Given those results, we might ask if there are any scenarios in which an evolutionary algorithm can do better than it did in the intermediate or strong feedback scenarios. And the answer is ‘yes’. Here’s one version you can try; it is another version of the weak feedback scenario but I think you’ll do better now than two weeks ago:
And in the chart below you can see how an evolutionary algorithm does (green/center-right). Even with weak feedback, now the same evolutionary algorithm can find a solution, sometimes quite quickly. So what changed? Well, instead of a specific password, now the puzzle will accept any valid English word that is six letters long. That’s still not automatic; there are more combinations of six letters that are nonsense (at least in English) than are valid words. But it is an easier task. That would be silly for an actual password, but biologically it is not as far removed from reality. In some cases, a new gene doesn’t need to have one specific function to be useful, it just needs to do something. Sure, there are specific needs, like when the immune system is trying to evolve antibodies to a specific pathogen, but even then there is more than one viable solution. Evolutionary history contains plenty of both situations–environmental changes requiring more targeted responses and multiplicities of available niches, any one of which could be explored.
We can tweak the scenario even further and see that a solution can be found even faster if the algorithm gets 24 letters to work with and just needs a six-letter word somewhere in that stretch (yellow/right). This is even more comparable to biology because new genes do not have to arise in a particular place in the genome. Or another way to think about that flexibility of solution is that not every part of a gene has to have a specific sequence to carry out a particular function; there are typically some critical regions where only one or a few sequences will work and other regions that are much less constrained. That’s a little trickier to represent in our password puzzle game. I could certainly program it, but the instructions and the results might be more confusing.

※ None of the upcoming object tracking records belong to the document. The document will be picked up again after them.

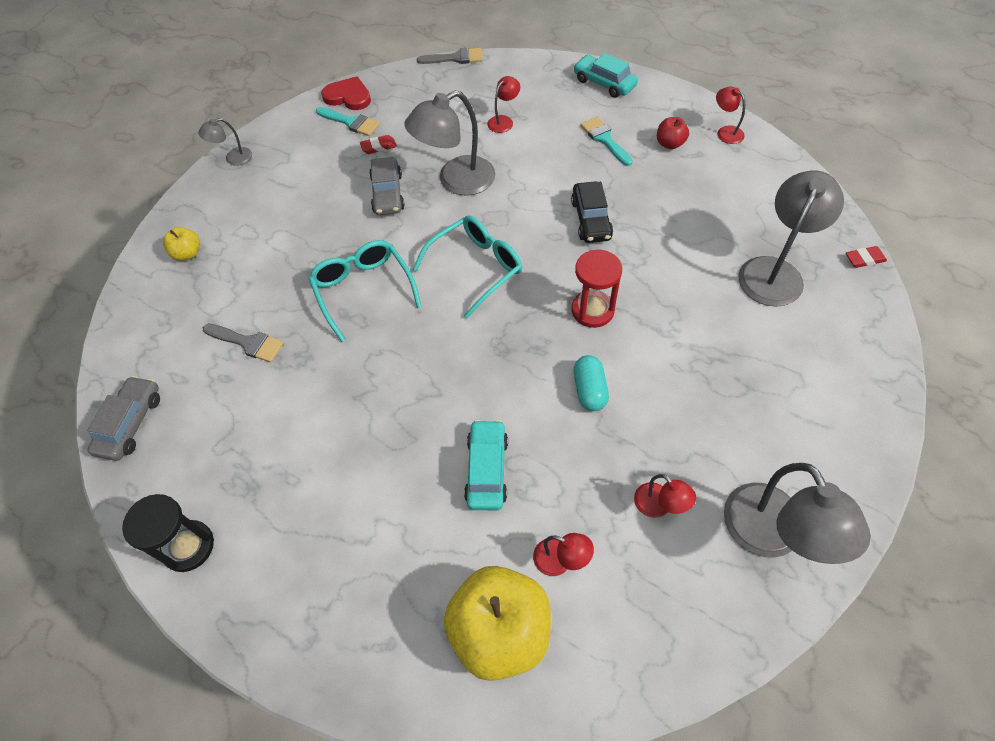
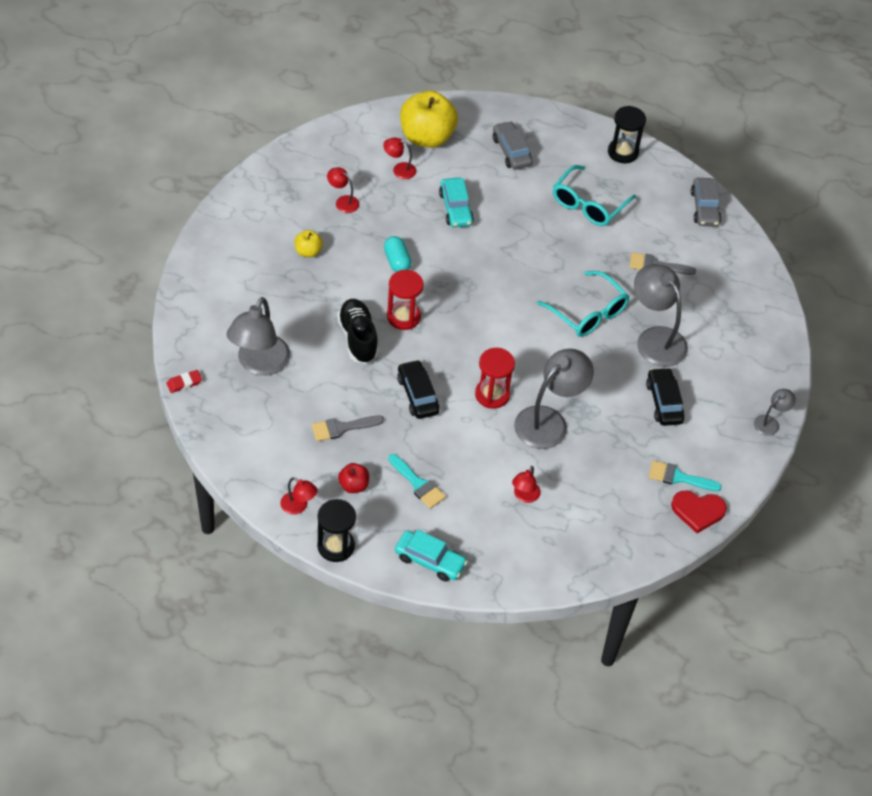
camera: 160 degrees right, 5 degrees down
(188, 253) = (748, 327): yellow apple -> yellow apple (308, 252)
(328, 186) = (664, 402): none -> black car
(378, 147) = (637, 451): red eraser -> none
(387, 193) = (606, 401): grey car -> grey car (511, 151)
(455, 58) = (604, 581): grey brush -> grey brush (342, 428)
(475, 268) = (505, 340): turquoise glasses -> turquoise glasses (589, 204)
(508, 212) = (492, 394): none -> red hourglass
(653, 290) = (358, 338): none -> black shoe
(690, 100) = (336, 546): none -> black hourglass
(771, 536) = (273, 194): grey lamp -> grey lamp (655, 338)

Here’s one more version that you can try interactively. Now you get intermediate feedback, that is you get to know how many letters were correct.
As you might have suspected, this version accepts any valid English word as well. I couldn’t repeat this simulation quite as many times in the allotted time because of the computational cost, but you can see the results for 128 repetitions below (dark blue/left of center) and observe that performance is even faster. This would correspond to a biological scenario where multiple niches are open to be explored, and the relevant biochemistry or physiology has varying degrees of efficacy.
I thought this was interesting as well because it touches on another aspect of modeling. Not only can models vary in how well they match what you are trying to model (as discussed last week), they can also vary in how easy they are to implement and how appealing they are to work with. That can introduce bias into our modeling exercises. In and of itself, that bias isn’t a bad thing, but it’s something to be consider. Just because the most appealing or easiest models don’t represent what we wish to understand perfectly doesn’t mean that there isn’t a useful model out there that requires a little more work or imagination to find.